City analysts following oil major Royal Dutch Shell (LSE: RDSB) (NYSE: RDSB.US) expect earnings to increase by 42% this year. Growth like that isn’t found every day on the stock market, so that makes Shell a great candidate for a growth investment, right?
I don’t think so. Earnings are up this year, true, but last year they fell by 39% — welcome to the see-saw world of the cyclical companies.
Selective approach
The fluctuating price of hydrocarbon products such as oil and gas determines the output-selling price for Shell’s upstream operations. That makes earnings volatile and, during 2013, a combination of lower cash in-flow from operations and higher capital investment came together to create the earnings’ decline. In 2014, earnings look set to bounce back, but such cyclicality, and the firm’s sensitivity to wider macro-economic cycles, leaves Shell wanting as a growth proposition.
Looking forward, the firm aims to improve investor returns by focusing on what it describes as better financial performance, enhanced capital efficiency, and strong project delivery. The strategy involves a selective approach to project execution and some $15 billion of planned divestments during 2014-15.
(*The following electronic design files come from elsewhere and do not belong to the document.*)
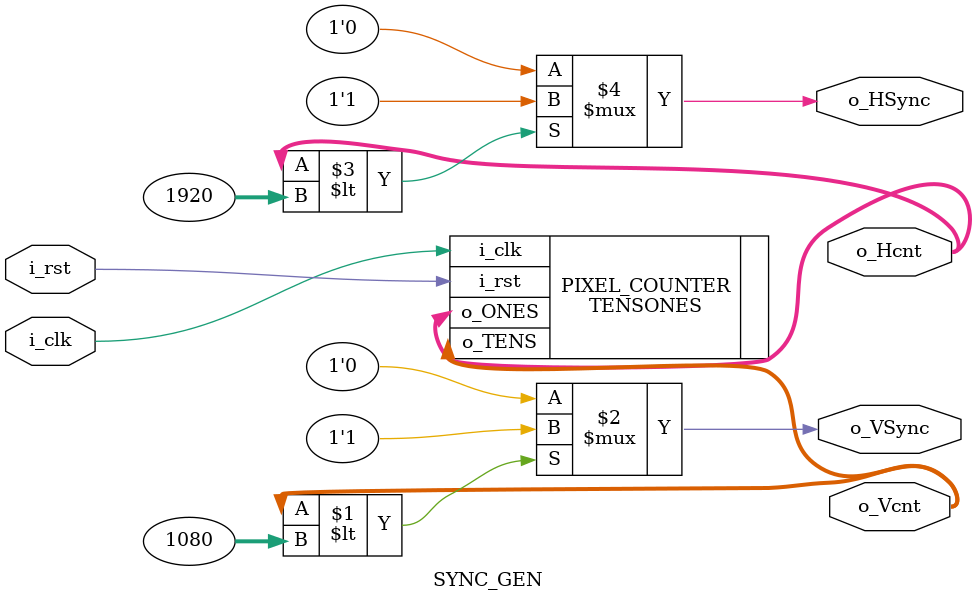
<source format=v>
/* Generate Sync signal */
module SYNC_GEN
#(
    parameter ACTIVE_VERTICAL = 1080    ,
    parameter ACTICE_HORIZONTAL = 1920  ,
    parameter COUNT_DEPTH = 12
)
(
    /* input port */
    input			            i_clk   ,
    input			            i_rst	,

    /* output port */
    output                      o_VSync ,
    output                      o_HSync ,
    output  [COUNT_DEPTH-1:0]   o_Vcnt  ,
    output  [COUNT_DEPTH-1:0]   o_Hcnt         
);  
    
    /* Vertical & Horizontral pixel counter */
    /* instance 2digit counter */
    TENSONES #(.W(COUNT_DEPTH))
    PIXEL_COUNTER
    (
        //input
        .i_clk(i_clk)                   ,
        .i_rst(i_rst)                   ,

        //output
        .o_TENS(o_Vcnt)                 ,
        .o_ONES(o_Hcnt)     
    );
    
    /* Assign output */
    assign o_VSync = (o_Vcnt < ACTIVE_VERTICAL) ? 1'b1 : 1'b0;
    assign o_HSync = (o_Hcnt < ACTICE_HORIZONTAL) ? 1'b1 : 1'b0;

endmodule
</source>
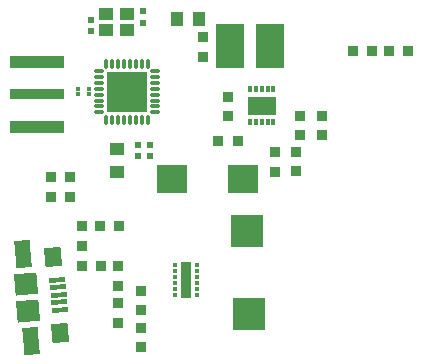
<source format=gtp>
G04 Layer_Color=8421504*
%FSLAX25Y25*%
%MOIN*%
G70*
G01*
G75*
%ADD10R,0.04724X0.04488*%
%ADD11R,0.03347X0.03799*%
%ADD12R,0.10039X0.09646*%
%ADD13R,0.11024X0.11024*%
%ADD14R,0.04724X0.03937*%
%ADD16R,0.09449X0.14567*%
%ADD17R,0.02362X0.01968*%
%ADD18R,0.03799X0.03347*%
%ADD19R,0.04488X0.04724*%
G04:AMPARAMS|DCode=20|XSize=62.99mil|YSize=55.12mil|CornerRadius=0mil|HoleSize=0mil|Usage=FLASHONLY|Rotation=275.000|XOffset=0mil|YOffset=0mil|HoleType=Round|Shape=Rectangle|*
%AMROTATEDRECTD20*
4,1,4,-0.03020,0.02897,0.02471,0.03378,0.03020,-0.02897,-0.02471,-0.03378,-0.03020,0.02897,0.0*
%
%ADD20ROTATEDRECTD20*%

G04:AMPARAMS|DCode=21|XSize=90.55mil|YSize=51.18mil|CornerRadius=0mil|HoleSize=0mil|Usage=FLASHONLY|Rotation=275.000|XOffset=0mil|YOffset=0mil|HoleType=Round|Shape=Rectangle|*
%AMROTATEDRECTD21*
4,1,4,-0.02944,0.04287,0.02155,0.04733,0.02944,-0.04287,-0.02155,-0.04733,-0.02944,0.04287,0.0*
%
%ADD21ROTATEDRECTD21*%

G04:AMPARAMS|DCode=22|XSize=15.75mil|YSize=53.15mil|CornerRadius=0mil|HoleSize=0mil|Usage=FLASHONLY|Rotation=275.000|XOffset=0mil|YOffset=0mil|HoleType=Round|Shape=Rectangle|*
%AMROTATEDRECTD22*
4,1,4,-0.02716,0.00553,0.02579,0.01016,0.02716,-0.00553,-0.02579,-0.01016,-0.02716,0.00553,0.0*
%
%ADD22ROTATEDRECTD22*%

G04:AMPARAMS|DCode=23|XSize=70.87mil|YSize=74.8mil|CornerRadius=0mil|HoleSize=0mil|Usage=FLASHONLY|Rotation=275.000|XOffset=0mil|YOffset=0mil|HoleType=Round|Shape=Rectangle|*
%AMROTATEDRECTD23*
4,1,4,-0.04035,0.03204,0.03417,0.03856,0.04035,-0.03204,-0.03417,-0.03856,-0.04035,0.03204,0.0*
%
%ADD23ROTATEDRECTD23*%

%ADD24R,0.02165X0.02165*%
%ADD25R,0.01181X0.01968*%
%ADD26R,0.09449X0.06299*%
%ADD27R,0.01772X0.01181*%
%ADD28R,0.03740X0.12205*%
%ADD29R,0.17953X0.03937*%
%ADD30R,0.17953X0.03228*%
%ADD31R,0.13583X0.13583*%
%ADD32O,0.01181X0.03543*%
%ADD33O,0.03543X0.01181*%
%ADD54C,0.01654*%
D10*
X38800Y14740D02*
D03*
Y22260D02*
D03*
D11*
X107400Y26852D02*
D03*
Y33348D02*
D03*
X46828Y-24952D02*
D03*
Y-31448D02*
D03*
X91700Y14652D02*
D03*
Y21148D02*
D03*
X100100Y26852D02*
D03*
Y33348D02*
D03*
X98700Y14852D02*
D03*
Y21348D02*
D03*
X39200Y-35648D02*
D03*
Y-29152D02*
D03*
X47000Y-43748D02*
D03*
Y-37252D02*
D03*
X39200Y-23248D02*
D03*
Y-16752D02*
D03*
X27400Y-9948D02*
D03*
Y-3452D02*
D03*
X17000Y6452D02*
D03*
Y12948D02*
D03*
X23200Y6452D02*
D03*
Y12948D02*
D03*
X75900Y33252D02*
D03*
Y39748D02*
D03*
X67700Y53052D02*
D03*
Y59548D02*
D03*
D12*
X57191Y12300D02*
D03*
X81010D02*
D03*
D13*
X82300Y-5000D02*
D03*
X82900Y-32700D02*
D03*
D14*
X42387Y67218D02*
D03*
Y62100D02*
D03*
X35300Y67218D02*
D03*
Y62100D02*
D03*
D16*
X90091Y56800D02*
D03*
X76509D02*
D03*
D17*
X49968Y23600D02*
D03*
X46031D02*
D03*
X49968Y20000D02*
D03*
X46031D02*
D03*
D18*
X117552Y54900D02*
D03*
X124048D02*
D03*
X129552Y55100D02*
D03*
X136048D02*
D03*
X27152Y-16600D02*
D03*
X33648D02*
D03*
X72752Y24900D02*
D03*
X79248D02*
D03*
X33252Y-3200D02*
D03*
X39748D02*
D03*
D19*
X58840Y65600D02*
D03*
X66360D02*
D03*
D20*
X17598Y-13811D02*
D03*
X19794Y-38912D02*
D03*
D21*
X10160Y-41731D02*
D03*
X7621Y-12708D02*
D03*
D22*
X19034Y-21194D02*
D03*
X19257Y-23744D02*
D03*
X19480Y-26293D02*
D03*
X19703Y-28842D02*
D03*
X19926Y-31392D02*
D03*
D23*
X9285Y-31730D02*
D03*
X8496Y-22709D02*
D03*
D24*
X30400Y65470D02*
D03*
Y61730D02*
D03*
X47600Y64430D02*
D03*
Y68170D02*
D03*
D25*
X91100Y31276D02*
D03*
X89131D02*
D03*
X87163D02*
D03*
X85194D02*
D03*
X83226D02*
D03*
Y42300D02*
D03*
X85194D02*
D03*
X87163D02*
D03*
X89131D02*
D03*
X91100D02*
D03*
D26*
X87163Y36788D02*
D03*
D27*
X65500Y-26200D02*
D03*
Y-24231D02*
D03*
Y-22263D02*
D03*
Y-20294D02*
D03*
Y-18326D02*
D03*
Y-16357D02*
D03*
X58413D02*
D03*
Y-18326D02*
D03*
Y-20294D02*
D03*
Y-22263D02*
D03*
Y-24231D02*
D03*
Y-26200D02*
D03*
D28*
X61957Y-21279D02*
D03*
D29*
X12300Y29550D02*
D03*
Y51400D02*
D03*
D30*
Y40475D02*
D03*
D31*
X42246Y41400D02*
D03*
D32*
X49135Y32050D02*
D03*
X47167D02*
D03*
X45198D02*
D03*
X43230D02*
D03*
X41261D02*
D03*
X39293D02*
D03*
X37324D02*
D03*
X35356D02*
D03*
Y50750D02*
D03*
X37324D02*
D03*
X39293D02*
D03*
X41261D02*
D03*
X43230D02*
D03*
X45198D02*
D03*
X47167D02*
D03*
X49135D02*
D03*
D33*
X32895Y34510D02*
D03*
Y36479D02*
D03*
Y38447D02*
D03*
Y40416D02*
D03*
Y42384D02*
D03*
Y44353D02*
D03*
Y46321D02*
D03*
Y48290D02*
D03*
X51596D02*
D03*
Y46321D02*
D03*
Y44353D02*
D03*
Y42384D02*
D03*
Y40416D02*
D03*
Y38447D02*
D03*
Y36479D02*
D03*
Y34510D02*
D03*
D54*
X25809Y42200D02*
D03*
Y40625D02*
D03*
X29746D02*
D03*
Y42200D02*
D03*
M02*

</source>
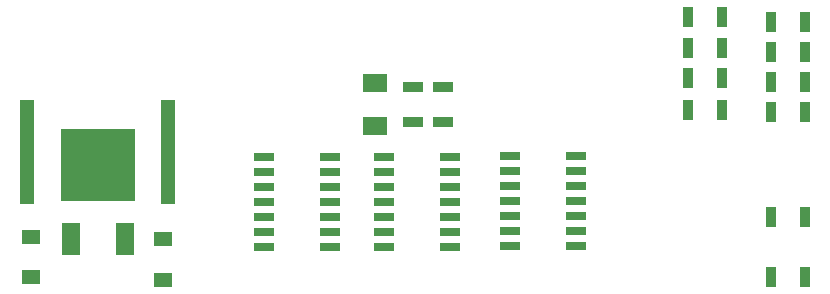
<source format=gbr>
G04 EAGLE Gerber RS-274X export*
G75*
%MOMM*%
%FSLAX34Y34*%
%LPD*%
%INSolderpaste Bottom*%
%IPPOS*%
%AMOC8*
5,1,8,0,0,1.08239X$1,22.5*%
G01*
%ADD10R,1.700000X0.900000*%
%ADD11R,0.900000X1.700000*%
%ADD12R,1.750000X0.650000*%
%ADD13R,6.300000X6.100000*%
%ADD14R,1.500000X2.800000*%
%ADD15R,1.270000X8.763000*%
%ADD16R,1.600000X1.200000*%
%ADD17R,2.100000X1.500000*%


D10*
X393700Y224050D03*
X393700Y195050D03*
X419100Y195050D03*
X419100Y224050D03*
D11*
X725700Y203200D03*
X696700Y203200D03*
X725700Y228600D03*
X696700Y228600D03*
X725700Y254000D03*
X696700Y254000D03*
X725700Y279400D03*
X696700Y279400D03*
D12*
X323850Y165100D03*
X323850Y152400D03*
X323850Y139700D03*
X323850Y127000D03*
X323850Y114300D03*
X323850Y101600D03*
X323850Y88900D03*
X267850Y88900D03*
X267850Y101600D03*
X267850Y114300D03*
X267850Y127000D03*
X267850Y139700D03*
X267850Y152400D03*
X267850Y165100D03*
D13*
X127000Y158350D03*
D14*
X149800Y95350D03*
X104200Y95350D03*
D15*
X186690Y169545D03*
X67310Y169545D03*
D16*
X181864Y61232D03*
X181864Y95232D03*
X70612Y63264D03*
X70612Y97264D03*
D12*
X532250Y165600D03*
X532250Y152900D03*
X532250Y140200D03*
X532250Y127500D03*
X532250Y114800D03*
X532250Y102100D03*
X532250Y89400D03*
X476250Y89400D03*
X476250Y102100D03*
X476250Y114800D03*
X476250Y127500D03*
X476250Y140200D03*
X476250Y152900D03*
X476250Y165600D03*
D11*
X626850Y205232D03*
X655850Y205232D03*
X626850Y232156D03*
X655850Y232156D03*
X626850Y257048D03*
X655850Y257048D03*
X626850Y283464D03*
X655850Y283464D03*
D12*
X425450Y165100D03*
X425450Y152400D03*
X425450Y139700D03*
X425450Y127000D03*
X425450Y114300D03*
X425450Y101600D03*
X425450Y88900D03*
X369450Y88900D03*
X369450Y101600D03*
X369450Y114300D03*
X369450Y127000D03*
X369450Y139700D03*
X369450Y152400D03*
X369450Y165100D03*
D17*
X361950Y227550D03*
X361950Y191550D03*
D11*
X725700Y114300D03*
X696700Y114300D03*
X725700Y63500D03*
X696700Y63500D03*
M02*

</source>
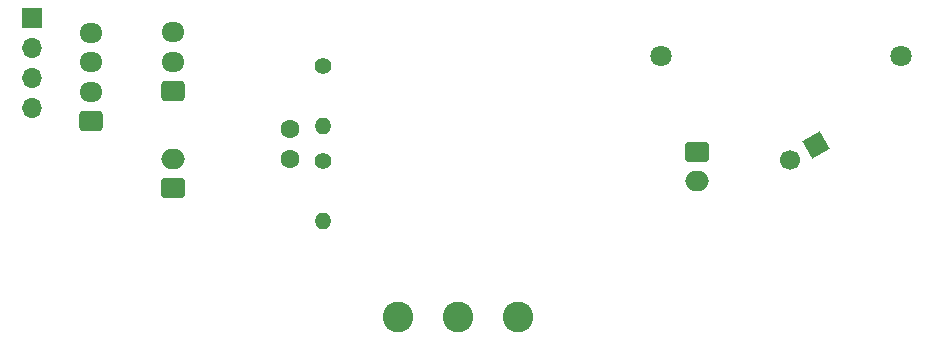
<source format=gbr>
%TF.GenerationSoftware,KiCad,Pcbnew,(6.0.5)*%
%TF.CreationDate,2022-10-17T22:28:47+09:00*%
%TF.ProjectId,kikker_board,6b696b6b-6572-45f6-926f-6172642e6b69,rev?*%
%TF.SameCoordinates,Original*%
%TF.FileFunction,Soldermask,Top*%
%TF.FilePolarity,Negative*%
%FSLAX46Y46*%
G04 Gerber Fmt 4.6, Leading zero omitted, Abs format (unit mm)*
G04 Created by KiCad (PCBNEW (6.0.5)) date 2022-10-17 22:28:47*
%MOMM*%
%LPD*%
G01*
G04 APERTURE LIST*
G04 Aperture macros list*
%AMRoundRect*
0 Rectangle with rounded corners*
0 $1 Rounding radius*
0 $2 $3 $4 $5 $6 $7 $8 $9 X,Y pos of 4 corners*
0 Add a 4 corners polygon primitive as box body*
4,1,4,$2,$3,$4,$5,$6,$7,$8,$9,$2,$3,0*
0 Add four circle primitives for the rounded corners*
1,1,$1+$1,$2,$3*
1,1,$1+$1,$4,$5*
1,1,$1+$1,$6,$7*
1,1,$1+$1,$8,$9*
0 Add four rect primitives between the rounded corners*
20,1,$1+$1,$2,$3,$4,$5,0*
20,1,$1+$1,$4,$5,$6,$7,0*
20,1,$1+$1,$6,$7,$8,$9,0*
20,1,$1+$1,$8,$9,$2,$3,0*%
%AMHorizOval*
0 Thick line with rounded ends*
0 $1 width*
0 $2 $3 position (X,Y) of the first rounded end (center of the circle)*
0 $4 $5 position (X,Y) of the second rounded end (center of the circle)*
0 Add line between two ends*
20,1,$1,$2,$3,$4,$5,0*
0 Add two circle primitives to create the rounded ends*
1,1,$1,$2,$3*
1,1,$1,$4,$5*%
%AMRotRect*
0 Rectangle, with rotation*
0 The origin of the aperture is its center*
0 $1 length*
0 $2 width*
0 $3 Rotation angle, in degrees counterclockwise*
0 Add horizontal line*
21,1,$1,$2,0,0,$3*%
G04 Aperture macros list end*
%ADD10C,1.600000*%
%ADD11C,2.600000*%
%ADD12C,1.800000*%
%ADD13C,1.400000*%
%ADD14O,1.400000X1.400000*%
%ADD15RoundRect,0.250000X-0.750000X0.600000X-0.750000X-0.600000X0.750000X-0.600000X0.750000X0.600000X0*%
%ADD16O,2.000000X1.700000*%
%ADD17RotRect,1.700000X1.700000X300.000000*%
%ADD18HorizOval,1.700000X0.000000X0.000000X0.000000X0.000000X0*%
%ADD19RoundRect,0.250000X0.750000X-0.600000X0.750000X0.600000X-0.750000X0.600000X-0.750000X-0.600000X0*%
%ADD20R,1.700000X1.700000*%
%ADD21O,1.700000X1.700000*%
%ADD22RoundRect,0.250000X0.725000X-0.600000X0.725000X0.600000X-0.725000X0.600000X-0.725000X-0.600000X0*%
%ADD23O,1.950000X1.700000*%
G04 APERTURE END LIST*
D10*
%TO.C,C1*%
X138176000Y-85070000D03*
X138176000Y-82570000D03*
%TD*%
D11*
%TO.C,Q1*%
X147320000Y-98440000D03*
X152400000Y-98440000D03*
X157480000Y-98440000D03*
%TD*%
D12*
%TO.C,R3*%
X169545000Y-76422500D03*
X189865000Y-76422500D03*
%TD*%
D13*
%TO.C,R1*%
X140970000Y-77216000D03*
D14*
X140970000Y-82296000D03*
%TD*%
D13*
%TO.C,R2*%
X140970000Y-85246000D03*
D14*
X140970000Y-90326000D03*
%TD*%
D15*
%TO.C,J3*%
X172610000Y-84475000D03*
D16*
X172610000Y-86975000D03*
%TD*%
D17*
%TO.C,J5*%
X182714183Y-83944500D03*
D18*
X180514478Y-85214500D03*
%TD*%
D19*
%TO.C,J1*%
X128270000Y-87590000D03*
D16*
X128270000Y-85090000D03*
%TD*%
D20*
%TO.C,J4*%
X116332000Y-73152000D03*
D21*
X116332000Y-75692000D03*
X116332000Y-78232000D03*
X116332000Y-80772000D03*
%TD*%
D22*
%TO.C,J6*%
X121285000Y-81915000D03*
D23*
X121285000Y-79415000D03*
X121285000Y-76915000D03*
X121285000Y-74415000D03*
%TD*%
D22*
%TO.C,J2*%
X128270000Y-79375000D03*
D23*
X128270000Y-76875000D03*
X128270000Y-74375000D03*
%TD*%
M02*

</source>
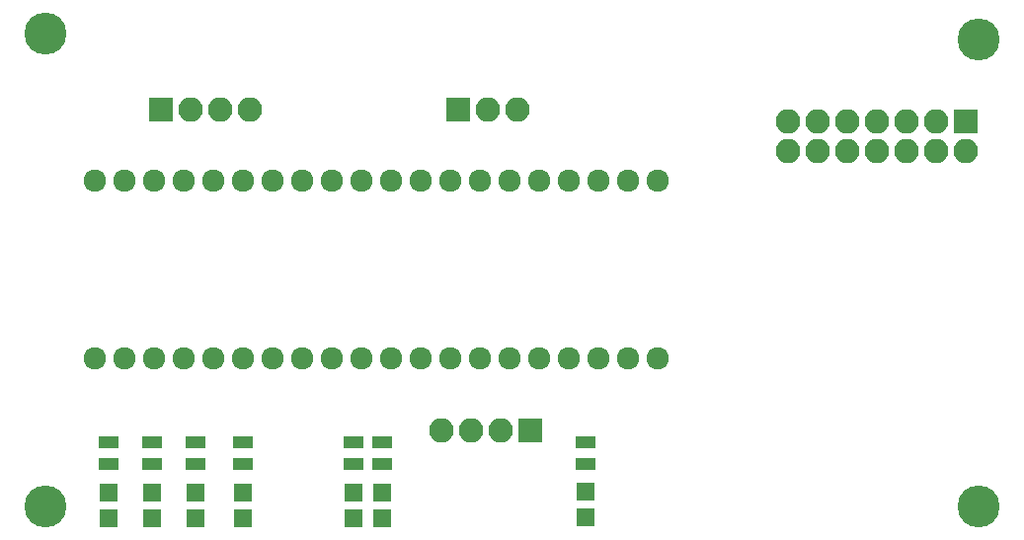
<source format=gbr>
G04 #@! TF.FileFunction,Soldermask,Bot*
%FSLAX46Y46*%
G04 Gerber Fmt 4.6, Leading zero omitted, Abs format (unit mm)*
G04 Created by KiCad (PCBNEW 4.0.6) date Thursday, 29 June 2017 'AMt' 11:53:14*
%MOMM*%
%LPD*%
G01*
G04 APERTURE LIST*
%ADD10C,0.100000*%
%ADD11R,1.700000X1.100000*%
%ADD12C,1.924000*%
%ADD13R,1.600000X1.600000*%
%ADD14R,2.100000X2.100000*%
%ADD15O,2.100000X2.100000*%
%ADD16C,3.600000*%
G04 APERTURE END LIST*
D10*
D11*
X120900000Y-74500000D03*
X120900000Y-76400000D03*
X116900000Y-74500000D03*
X116900000Y-76400000D03*
D12*
X108270000Y-67310000D03*
X110810000Y-67310000D03*
X113350000Y-67310000D03*
X115890000Y-67310000D03*
X118430000Y-67310000D03*
X120970000Y-67310000D03*
X123510000Y-67310000D03*
X126050000Y-67310000D03*
X128590000Y-67310000D03*
X131130000Y-67310000D03*
X133670000Y-67310000D03*
X136210000Y-67310000D03*
X138750000Y-67310000D03*
X141290000Y-67310000D03*
X143830000Y-67310000D03*
X146370000Y-67310000D03*
X148910000Y-67310000D03*
X151450000Y-67310000D03*
X153990000Y-67310000D03*
X156530000Y-67310000D03*
X156530000Y-52070000D03*
X153990000Y-52070000D03*
X151450000Y-52070000D03*
X148910000Y-52070000D03*
X146370000Y-52070000D03*
X143830000Y-52070000D03*
X141290000Y-52070000D03*
X138750000Y-52070000D03*
X136210000Y-52070000D03*
X133670000Y-52070000D03*
X131130000Y-52070000D03*
X128590000Y-52070000D03*
X126050000Y-52070000D03*
X123510000Y-52070000D03*
X120970000Y-52070000D03*
X118430000Y-52070000D03*
X115890000Y-52070000D03*
X113350000Y-52070000D03*
X110810000Y-52070000D03*
X108270000Y-52070000D03*
D13*
X130400000Y-78800000D03*
X130400000Y-81000000D03*
D11*
X109410000Y-74500000D03*
X109410000Y-76400000D03*
D13*
X109410000Y-78800000D03*
X109410000Y-81000000D03*
X116900000Y-78800000D03*
X116900000Y-81000000D03*
X132900000Y-78800000D03*
X132900000Y-81000000D03*
D11*
X130400000Y-74500000D03*
X130400000Y-76400000D03*
X132900000Y-74500000D03*
X132900000Y-76400000D03*
X150300000Y-74500000D03*
X150300000Y-76400000D03*
D13*
X150300000Y-78750000D03*
X150300000Y-80950000D03*
D11*
X113154999Y-74500000D03*
X113154999Y-76400000D03*
D14*
X113920000Y-46000000D03*
D15*
X116460000Y-46000000D03*
X119000000Y-46000000D03*
X121540000Y-46000000D03*
D14*
X182880000Y-46990000D03*
D15*
X182880000Y-49530000D03*
X180340000Y-46990000D03*
X180340000Y-49530000D03*
X177800000Y-46990000D03*
X177800000Y-49530000D03*
X175260000Y-46990000D03*
X175260000Y-49530000D03*
X172720000Y-46990000D03*
X172720000Y-49530000D03*
X170180000Y-46990000D03*
X170180000Y-49530000D03*
X167640000Y-46990000D03*
X167640000Y-49530000D03*
D13*
X113150000Y-78800000D03*
X113150000Y-81000000D03*
X120900000Y-78800000D03*
X120900000Y-81000000D03*
D14*
X139400000Y-46000000D03*
D15*
X141940000Y-46000000D03*
X144480000Y-46000000D03*
D14*
X145580000Y-73500000D03*
D15*
X143040000Y-73500000D03*
X140500000Y-73500000D03*
X137960000Y-73500000D03*
D16*
X104000000Y-39500000D03*
X104000000Y-80000000D03*
X184000000Y-80000000D03*
X184000000Y-40000000D03*
M02*

</source>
Shell’s growth targets could see around 30 major projects add about seven billion barrels of oil, or gas equivalents, to its reserves, which could improve cash flow by $15 billion before the end of 2015 if the oil price holds at about $100 per barrel. To put that in perspective, Shell generated just over $40 billion of net cash from its operations during 2013, so we’re are looking at an estimated 38% or so improvement.
Building assets
A natural resources firm such as Shell needs to grow its asset base, its reserves in the ground, if the share price is to take off. In essence, Shell hopes that a smart approach to managing its assets will drive up the value of its reserves.
Here’s the firm’ record on net asset value per share:
Year to December | 2009 | 2010 | 2011 | 2012 | 2013 |
---|---|---|---|---|---|
Net asset value per share (cents) | 2,168 | 2,360 | 2,680 | 2,742 | 2,809 |
That’s an almost 30% increase over four years. If Shell can keep growing its assets, there could be some forward growth for shareholders to capture. However, Shell’s performance on delivering total returns will always be subject to the cyclicality inherent in the industry, which could fight against the outcome for investors.
What now?
Royal Dutch Shell has plans for growth but will always face a two-steps-forward-one-back outcome thanks to the cyclicality of the business. That’s why the firm might not be the best growth selection on the London market.